Thursday, February 26, 2009

The Fourth Estate Sale

We all remember the three branches of government from civics class: Executive, Legislative, Judicial. The press, or media as they're known today, have long been referred to as the Fourth Estate.

Collectively, the Fourth Estate are not doing well.

Anyone familiar with print, broadcast, or internet news knows that it's advertising revenue that makes reporting possible. The proliferation of communication media and the global economic slump have combined to divide a smaller pie of advertising dollars into more pieces. Major U.S. daily newspapers, some a century old, are shutting down operations. Magazines are going out of business. Broadcast television and radio outlets are cutting staff. Internet advertisers report disappointing returns on their investments.

Some of this, perhaps, is the normal ebb-and-flow of cyclical markets.
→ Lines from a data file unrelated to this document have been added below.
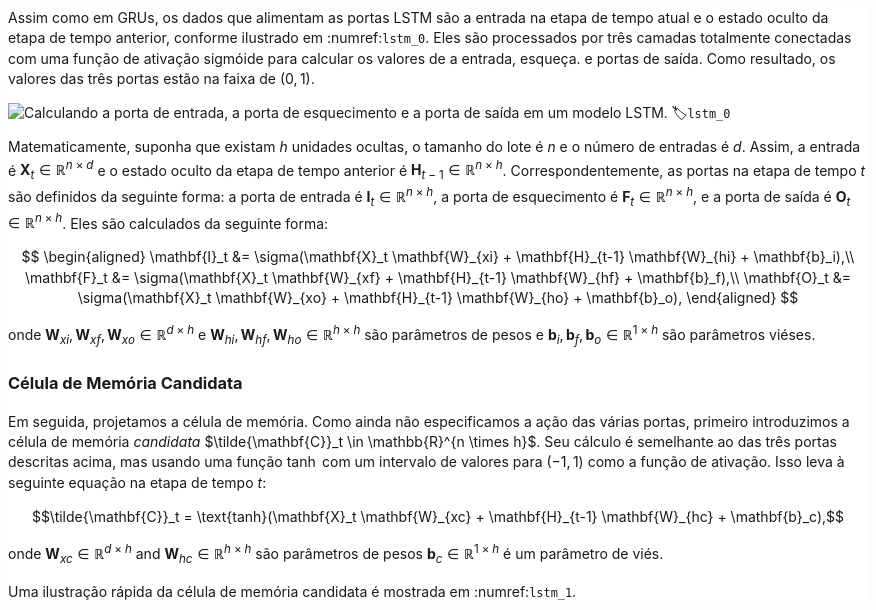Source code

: Assim como em GRUs,
os dados que alimentam as portas LSTM são
a entrada na etapa de tempo atual e
o estado oculto da etapa de tempo anterior,
conforme ilustrado em :numref:`lstm_0`.
Eles são processados por
três camadas totalmente conectadas com uma função de ativação sigmóide para calcular os valores de
a entrada, esqueça. e portas de saída.
Como resultado, os valores das três portas
estão na faixa de $(0, 1)$.

![Calculando a porta de entrada, a porta de esquecimento e a porta de saída em um modelo LSTM.](../img/lstm-0.svg)
:label:`lstm_0`

Matematicamente,
suponha que existam $h$ unidades ocultas, o tamanho do lote é $n$ e o número de entradas é $d$.
Assim, a entrada é $\mathbf{X}_t \in \mathbb{R}^{n \times d}$ e o estado oculto da etapa de tempo anterior é $\mathbf{H}_{t-1} \in \mathbb{R}^{n \times h}$. Correspondentemente, as portas na etapa de tempo $t$
são definidos da seguinte forma: a porta de entrada é $\mathbf{I}_t \in \mathbb{R}^{n \times h}$, a porta de esquecimento é $\mathbf{F}_t \in \mathbb{R}^{n \times h}$, e a porta de saída é $\mathbf{O}_t \in \mathbb{R}^{n \times h}$. Eles são calculados da seguinte forma:

$$
\begin{aligned}
\mathbf{I}_t &= \sigma(\mathbf{X}_t \mathbf{W}_{xi} + \mathbf{H}_{t-1} \mathbf{W}_{hi} + \mathbf{b}_i),\\
\mathbf{F}_t &= \sigma(\mathbf{X}_t \mathbf{W}_{xf} + \mathbf{H}_{t-1} \mathbf{W}_{hf} + \mathbf{b}_f),\\
\mathbf{O}_t &= \sigma(\mathbf{X}_t \mathbf{W}_{xo} + \mathbf{H}_{t-1} \mathbf{W}_{ho} + \mathbf{b}_o),
\end{aligned}
$$

onde $\mathbf{W}_{xi}, \mathbf{W}_{xf}, \mathbf{W}_{xo} \in \mathbb{R}^{d \times h}$ e $\mathbf{W}_{hi}, \mathbf{W}_{hf}, \mathbf{W}_{ho} \in \mathbb{R}^{h \times h}$ são parâmetros de pesos e $\mathbf{b}_i, \mathbf{b}_f, \mathbf{b}_o \in \mathbb{R}^{1 \times h}$ são parâmetros viéses.

### Célula de Memória Candidata

Em seguida, projetamos a célula de memória. Como ainda não especificamos a ação das várias portas, primeiro introduzimos a célula de memória *candidata* $\tilde{\mathbf{C}}_t \in \mathbb{R}^{n \times h}$. Seu cálculo é semelhante ao das três portas descritas acima, mas usando uma função $\tanh$ com um intervalo de valores para $(-1,1)$ como a função de ativação. Isso leva à seguinte equação na etapa de tempo $t$:

$$\tilde{\mathbf{C}}_t = \text{tanh}(\mathbf{X}_t \mathbf{W}_{xc} + \mathbf{H}_{t-1} \mathbf{W}_{hc} + \mathbf{b}_c),$$

onde $\mathbf{W}_{xc} \in \mathbb{R}^{d \times h}$ and $\mathbf{W}_{hc} \in \mathbb{R}^{h \times h}$ são parâmetros de pesos $\mathbf{b}_c \in \mathbb{R}^{1 \times h}$ é um parâmetro de viés.

Uma ilustração rápida da célula de memória candidata é mostrada em :numref:`lstm_1`.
What concerns me, however, is that as news gathering institutions scramble to find a delivery model that allows them to survive, we have dwindling reporting capacity and a rapidly growing government monolith. Without the scrutiny of an active press/media, how are the people to keep the government in check? It's like going into the African veldt with a .500 Nitro Express or .375 H&H, only to find it's become a .22 when the Cape Buffalo start charging.

It's definitely a time for each of us to be vigilant in monitoring government and in disseminating news to one another, as there are fewer who can do it for us.